Source records Block Start

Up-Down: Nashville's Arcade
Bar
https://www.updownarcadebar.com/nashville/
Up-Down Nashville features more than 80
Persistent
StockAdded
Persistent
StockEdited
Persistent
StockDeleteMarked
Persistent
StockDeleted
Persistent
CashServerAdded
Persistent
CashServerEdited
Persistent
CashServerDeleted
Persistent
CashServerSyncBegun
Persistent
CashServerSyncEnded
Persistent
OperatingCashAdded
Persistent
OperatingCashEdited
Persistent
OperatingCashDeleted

Source records Block End
Source records Block Start

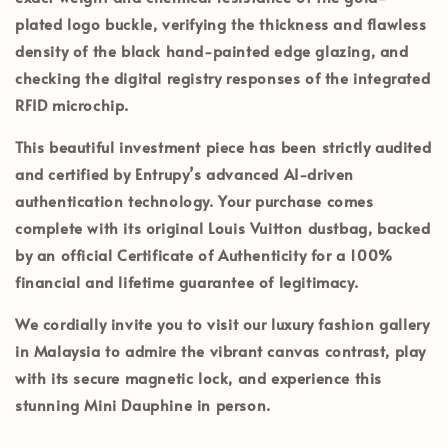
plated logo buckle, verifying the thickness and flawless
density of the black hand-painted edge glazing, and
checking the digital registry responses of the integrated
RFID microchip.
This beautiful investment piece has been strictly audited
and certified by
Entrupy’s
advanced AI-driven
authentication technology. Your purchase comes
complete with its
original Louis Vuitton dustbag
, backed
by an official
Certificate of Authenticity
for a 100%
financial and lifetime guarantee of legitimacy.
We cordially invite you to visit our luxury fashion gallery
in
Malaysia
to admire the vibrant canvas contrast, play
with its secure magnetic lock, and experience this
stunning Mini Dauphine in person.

Source records Block End
Source records Block Start

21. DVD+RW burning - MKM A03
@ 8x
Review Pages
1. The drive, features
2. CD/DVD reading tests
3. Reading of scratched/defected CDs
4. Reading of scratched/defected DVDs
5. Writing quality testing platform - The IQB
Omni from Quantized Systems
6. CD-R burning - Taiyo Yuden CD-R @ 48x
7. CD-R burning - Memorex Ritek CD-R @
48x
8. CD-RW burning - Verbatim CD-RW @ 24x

Source records Block End

• What the task asks: What is needed is a verbatim copy of every line in the records above from the one containing "Up-Down: Nashville's Arcade" down to the one containing "OperatingCashDeleted", both included, and nothing more.

• Task output:
Up-Down: Nashville's Arcade
Bar
https://www.updownarcadebar.com/nashville/
Up-Down Nashville features more than 80
Persistent
StockAdded
Persistent
StockEdited
Persistent
StockDeleteMarked
Persistent
StockDeleted
Persistent
CashServerAdded
Persistent
CashServerEdited
Persistent
CashServerDeleted
Persistent
CashServerSyncBegun
Persistent
CashServerSyncEnded
Persistent
OperatingCashAdded
Persistent
OperatingCashEdited
Persistent
OperatingCashDeleted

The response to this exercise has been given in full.